Quando si parla di vino, l’utilizzo di parole vaghe e ammiccanti è poi ancora più evidente. Il “vino biologico” è regolato, da febbraio scorso, da un nuovo disciplinare europeo, prima limitato solo alle uve “provenienti da agricoltura biologica” e ora esteso anche ai processi di vinificazione. Ma in parallelo si diffonde sempre di più la tendenza a parlare di “vini naturali”. I produttori del consorzio Vini Veri, che ogni anno organizza l’evento parallelo al Vinitaly, dedicato ai “vini secondo natura”, dicono di non essere biologici o biodinamici “perché sappiamo che purtroppo le regole possono essere cavalcate dalle mode, (…) che nulla è più facile che imporre regole per poi violarle. Le grandi ricchezze così nascono. Vivere sull’ingenuità degli altri è facile, lo hanno fatto anche con noi quando ci dicevano che certe compromissioni con la chimica dell’industria portavano a risultati veloci e non ad un impoverimento della terra e delle nostre menti”. Ingenuità però – non ce ne vogliano i produttori del consorzio – di cui è ancora più facile abusare se ci si sottrae a ogni regola e si rifiutano i controlli.

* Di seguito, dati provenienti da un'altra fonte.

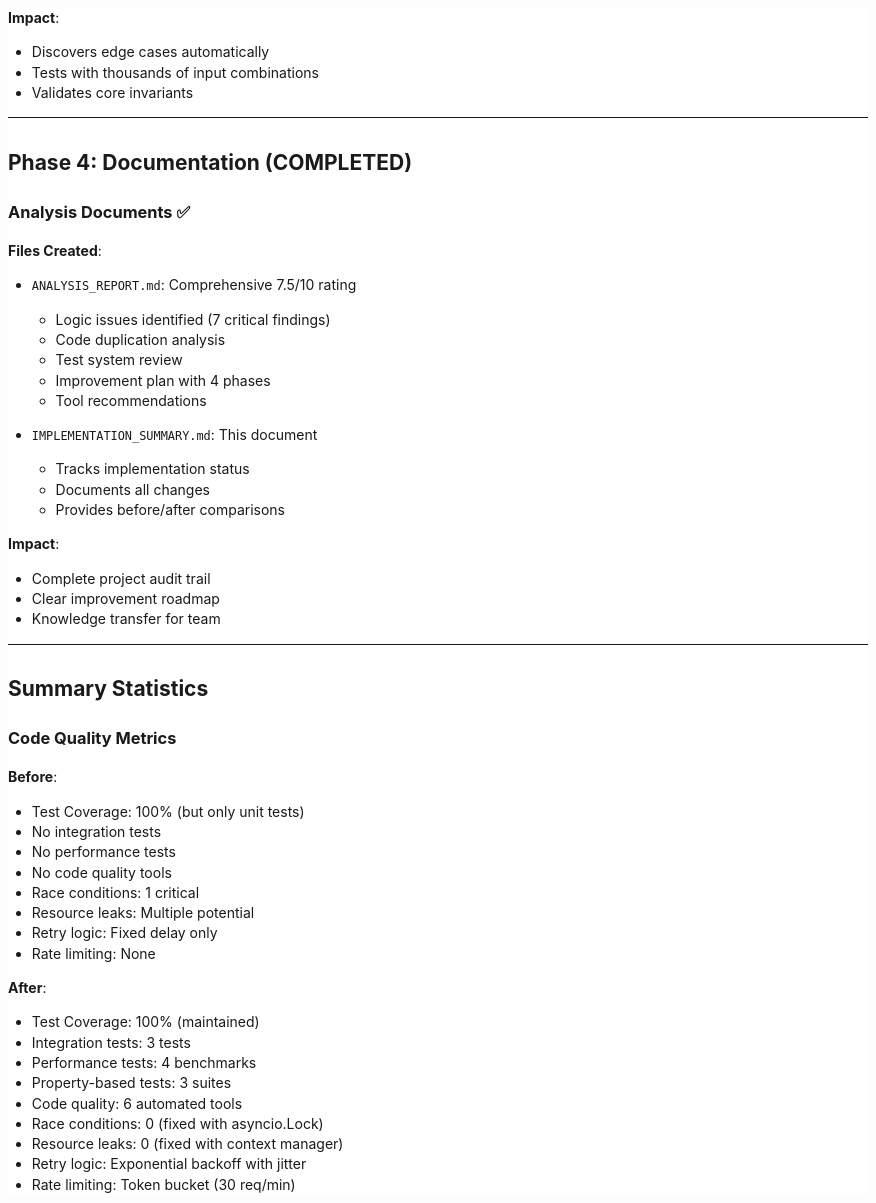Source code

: **Impact**:
- Discovers edge cases automatically
- Tests with thousands of input combinations
- Validates core invariants

---

## Phase 4: Documentation (COMPLETED)

### Analysis Documents ✅

**Files Created**:
- `ANALYSIS_REPORT.md`: Comprehensive 7.5/10 rating
  - Logic issues identified (7 critical findings)
  - Code duplication analysis
  - Test system review
  - Improvement plan with 4 phases
  - Tool recommendations

- `IMPLEMENTATION_SUMMARY.md`: This document
  - Tracks implementation status
  - Documents all changes
  - Provides before/after comparisons

**Impact**:
- Complete project audit trail
- Clear improvement roadmap
- Knowledge transfer for team

---

## Summary Statistics

### Code Quality Metrics

**Before**:
- Test Coverage: 100% (but only unit tests)
- No integration tests
- No performance tests
- No code quality tools
- Race conditions: 1 critical
- Resource leaks: Multiple potential
- Retry logic: Fixed delay only
- Rate limiting: None

**After**:
- Test Coverage: 100% (maintained)
- Integration tests: 3 tests
- Performance tests: 4 benchmarks
- Property-based tests: 3 suites
- Code quality: 6 automated tools
- Race conditions: 0 (fixed with asyncio.Lock)
- Resource leaks: 0 (fixed with context manager)
- Retry logic: Exponential backoff with jitter
- Rate limiting: Token bucket (30 req/min)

Infine lui, l’infallibile “mercante di utopie“. Il patron di Eataly Oscar Farinetti, l’uomo della grande distribuzione traslata nell’immaginario slowfoodiano, che ha dato vita a una nuova creatura sulla quale c’è da aspettarsi che investirà molte risorse (e pagine di giornale), il “Vino Libero”: “libero dagli erbicidi, dai concimi chimici, dai troppi solfiti”. Ma anche, ribatte ironicamente Garau, “libero dai controlli e da garanzie per i consumatori”. Il problema, dunque, sembra essere: quanto è veramente “libero” il vino Libero? “Ovvero – chiede Garau – di quanto si è ridotto l’uso di erbicidi e di pesticidi in vigna e quali sono le sostanze che vengono usate in cantina? Bisogna infatti ricordare che nel processo di vinificazione delle uve sono ammessi, tollerati – a volte addirittura consigliati – fino a 300 prodotti artificiali per aiutare la natura! Parlare di vino libero rischia di essere la strada per bypassare la normativa e i controlli dell’agricoltura biologica, senza offrire garanzie certe ai consumatori”.

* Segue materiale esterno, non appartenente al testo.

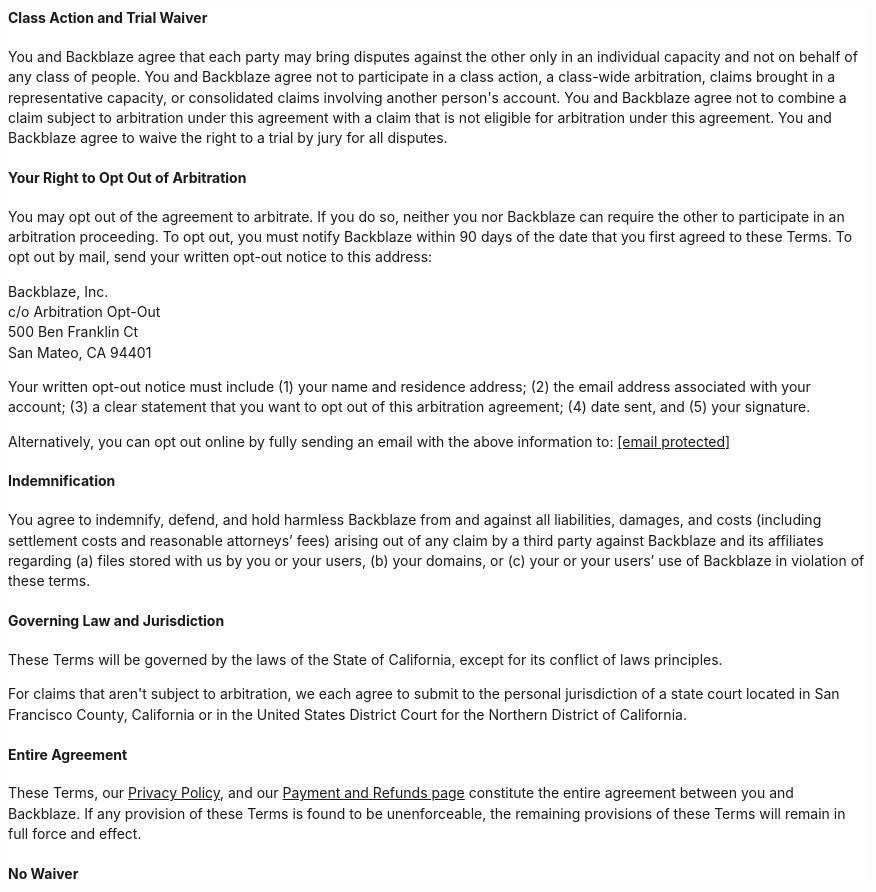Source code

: #### Class Action and Trial Waiver

You and Backblaze agree that each party may bring disputes against the other only in an individual capacity and not on behalf of any class of people. You and Backblaze agree not to participate in a class action, a class-wide arbitration, claims brought in a representative capacity, or consolidated claims involving another person's account. You and Backblaze agree not to combine a claim subject to arbitration under this agreement with a claim that is not eligible for arbitration under this agreement. You and Backblaze agree to waive the right to a trial by jury for all disputes.  
  

#### Your Right to Opt Out of Arbitration

You may opt out of the agreement to arbitrate. If you do so, neither you nor Backblaze can require the other to participate in an arbitration proceeding. To opt out, you must notify Backblaze within 90 days of the date that you first agreed to these Terms. To opt out by mail, send your written opt-out notice to this address:  
  
Backblaze, Inc.  
c/o Arbitration Opt-Out  
500 Ben Franklin Ct  
San Mateo, CA 94401  
  
Your written opt-out notice must include (1) your name and residence address; (2) the email address associated with your account; (3) a clear statement that you want to opt out of this arbitration agreement; (4) date sent, and (5) your signature.  
  
Alternatively, you can opt out online by fully sending an email with the above information to: [\[email protected\]](https://www.backblaze.com/cdn-cgi/l/email-protection)  
  

#### Indemnification

You agree to indemnify, defend, and hold harmless Backblaze from and against all liabilities, damages, and costs (including settlement costs and reasonable attorneys’ fees) arising out of any claim by a third party against Backblaze and its affiliates regarding (a) files stored with us by you or your users, (b) your domains, or (c) your or your users’ use of Backblaze in violation of these terms.  
  

#### Governing Law and Jurisdiction

These Terms will be governed by the laws of the State of California, except for its conflict of laws principles.  
  
For claims that aren't subject to arbitration, we each agree to submit to the personal jurisdiction of a state court located in San Francisco County, California or in the United States District Court for the Northern District of California.  
  

#### Entire Agreement

These Terms, our [Privacy Policy](https://www.backblaze.com/company/privacy.html), and our [Payment and Refunds page](https://www.backblaze.com/company/payments-and-refunds.html) constitute the entire agreement between you and Backblaze. If any provision of these Terms is found to be unenforceable, the remaining provisions of these Terms will remain in full force and effect.  
  

#### No Waiver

La stessa azienda Fontanafredda, che, dopo l’acquisto dal Monte dei Paschi di Siena, fa capo a Farinetti e al socio Luca Baffigo Filangeri, “viene definita ‘riserva bio‘, ma in realtà non è certificata biologica. Il proprietario di Eataly dice pubblicamente di non sapere cosa sia l’agricoltura biologica, ma nei suoi punti vendita il bio c’è e si dovrebbe spiegare, dunque, che cos’è!”, continua Garau, che lancia un appello costruttivo a Farinetti: “Promuova una comunicazione chiara ed eviti i messaggi ambigui. Eataly, che viene proposto come un saper-mercato, organizzi incontri di informazione e degustazione dei prodotti biologici per i consumatori. Noi proponiamo un confronto veramente libero sulla qualità del cibo e ci rendiamo disponibili a collaborare”.